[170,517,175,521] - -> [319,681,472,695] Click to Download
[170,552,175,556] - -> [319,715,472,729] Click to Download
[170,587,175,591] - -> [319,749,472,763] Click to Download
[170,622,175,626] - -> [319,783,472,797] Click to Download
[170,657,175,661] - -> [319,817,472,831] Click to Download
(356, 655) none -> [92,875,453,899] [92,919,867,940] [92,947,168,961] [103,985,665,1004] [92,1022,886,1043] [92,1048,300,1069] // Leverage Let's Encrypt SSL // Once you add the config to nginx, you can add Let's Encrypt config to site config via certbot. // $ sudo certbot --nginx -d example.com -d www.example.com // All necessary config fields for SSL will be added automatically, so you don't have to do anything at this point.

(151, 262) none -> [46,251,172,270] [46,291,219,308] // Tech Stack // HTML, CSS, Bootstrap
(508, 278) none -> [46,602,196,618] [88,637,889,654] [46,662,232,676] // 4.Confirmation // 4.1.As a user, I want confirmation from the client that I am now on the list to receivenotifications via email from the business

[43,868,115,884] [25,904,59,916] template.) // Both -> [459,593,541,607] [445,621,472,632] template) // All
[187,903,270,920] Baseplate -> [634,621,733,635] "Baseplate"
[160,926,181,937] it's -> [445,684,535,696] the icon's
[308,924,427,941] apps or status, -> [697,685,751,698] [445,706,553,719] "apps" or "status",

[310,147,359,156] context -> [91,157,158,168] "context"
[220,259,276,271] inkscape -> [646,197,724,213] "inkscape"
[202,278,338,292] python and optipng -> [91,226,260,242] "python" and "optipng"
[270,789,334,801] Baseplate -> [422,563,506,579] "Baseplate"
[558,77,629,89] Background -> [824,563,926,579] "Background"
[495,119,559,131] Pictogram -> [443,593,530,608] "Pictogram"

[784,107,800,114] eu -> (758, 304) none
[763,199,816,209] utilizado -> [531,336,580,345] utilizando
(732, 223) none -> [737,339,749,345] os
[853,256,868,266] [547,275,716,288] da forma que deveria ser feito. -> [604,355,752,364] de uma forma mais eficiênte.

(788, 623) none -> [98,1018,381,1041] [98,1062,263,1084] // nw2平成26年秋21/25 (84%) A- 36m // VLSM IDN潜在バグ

============================================================

*Exercise goal*. Return, line for line and unchanged, the data from its first line through the line containing "[43,868,115,884] [25,904,59,916] template.)".

*Written solution*.
[170,517,175,521] - -> [319,681,472,695] Click to Download
[170,552,175,556] - -> [319,715,472,729] Click to Download
[170,587,175,591] - -> [319,749,472,763] Click to Download
[170,622,175,626] - -> [319,783,472,797] Click to Download
[170,657,175,661] - -> [319,817,472,831] Click to Download
(356, 655) none -> [92,875,453,899] [92,919,867,940] [92,947,168,961] [103,985,665,1004] [92,1022,886,1043] [92,1048,300,1069] // Leverage Let's Encrypt SSL // Once you add the config to nginx, you can add Let's Encrypt config to site config via certbot. // $ sudo certbot --nginx -d example.com -d www.example.com // All necessary config fields for SSL will be added automatically, so you don't have to do anything at this point.

(151, 262) none -> [46,251,172,270] [46,291,219,308] // Tech Stack // HTML, CSS, Bootstrap
(508, 278) none -> [46,602,196,618] [88,637,889,654] [46,662,232,676] // 4.Confirmation // 4.1.As a user, I want confirmation from the client that I am now on the list to receivenotifications via email from the business

[43,868,115,884] [25,904,59,916] template.) // Both -> [459,593,541,607] [445,621,472,632] template) // All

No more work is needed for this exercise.